WHAT THIS TASK INVOLVES: Without any pictures, restate the full set of records below exactly.

Start of Block

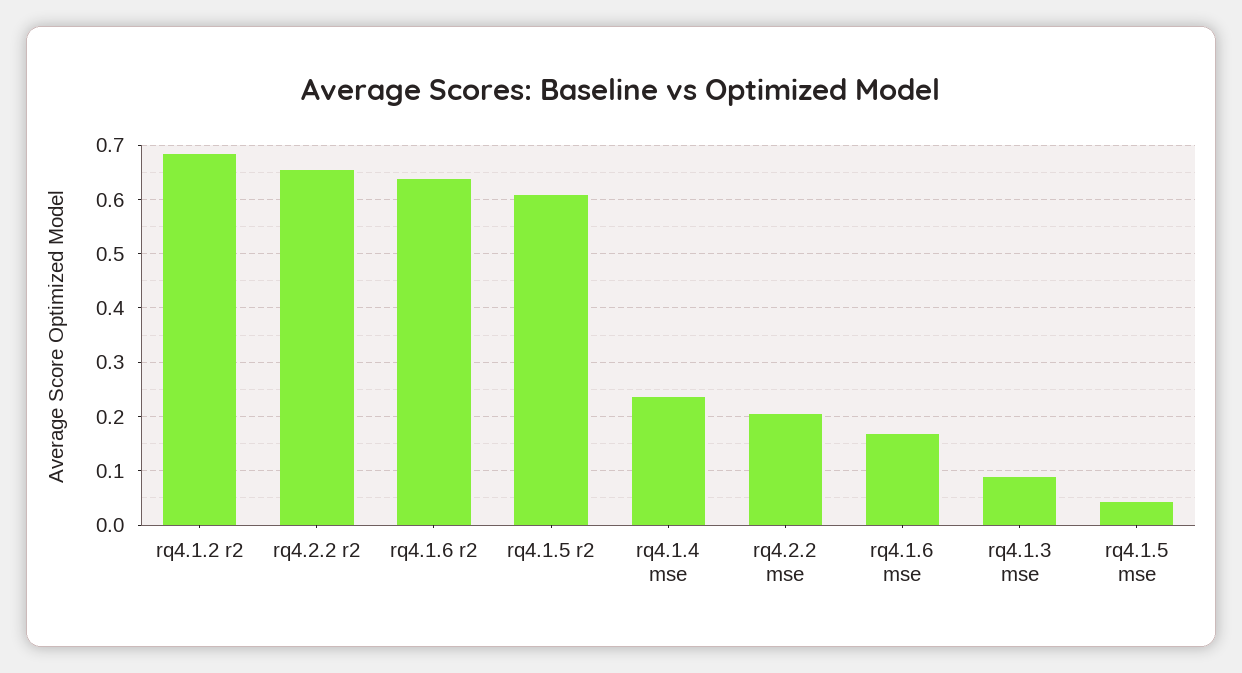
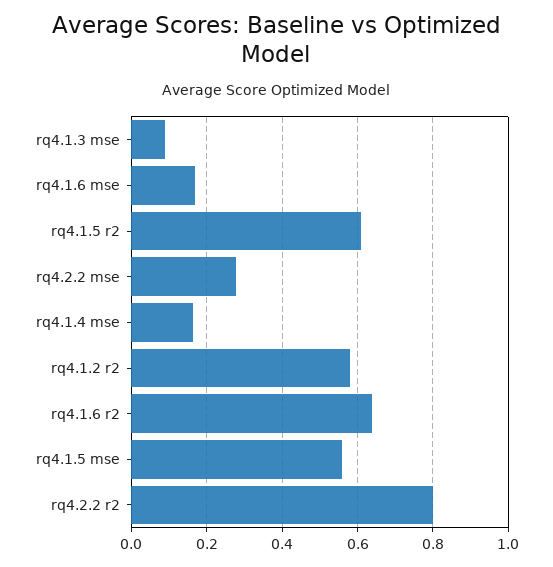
  {
-   "rq4.1.2 r2": 0.68,
+   "rq4.1.2 r2": 0.58,
-   "rq4.2.2 r2": 0.66,
+   "rq4.2.2 r2": 0.8,
    "rq4.1.6 r2": 0.64,
    "rq4.1.5 r2": 0.6,
-   "rq4.1.4 mse": 0.24,
+   "rq4.1.4 mse": 0.16,
-   "rq4.2.2 mse": 0.2,
+   "rq4.2.2 mse": 0.28,
    "rq4.1.6 mse": 0.16,
    "rq4.1.3 mse": 0.08,
-   "rq4.1.5 mse": 0.04
+   "rq4.1.5 mse": 0.56
  }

End of Block

EXERCISE OUTPUT:
  {
-   "rq4.1.2 r2": 0.68,
+   "rq4.1.2 r2": 0.58,
-   "rq4.2.2 r2": 0.66,
+   "rq4.2.2 r2": 0.8,
    "rq4.1.6 r2": 0.64,
    "rq4.1.5 r2": 0.6,
-   "rq4.1.4 mse": 0.24,
+   "rq4.1.4 mse": 0.16,
-   "rq4.2.2 mse": 0.2,
+   "rq4.2.2 mse": 0.28,
    "rq4.1.6 mse": 0.16,
    "rq4.1.3 mse": 0.08,
-   "rq4.1.5 mse": 0.04
+   "rq4.1.5 mse": 0.56
  }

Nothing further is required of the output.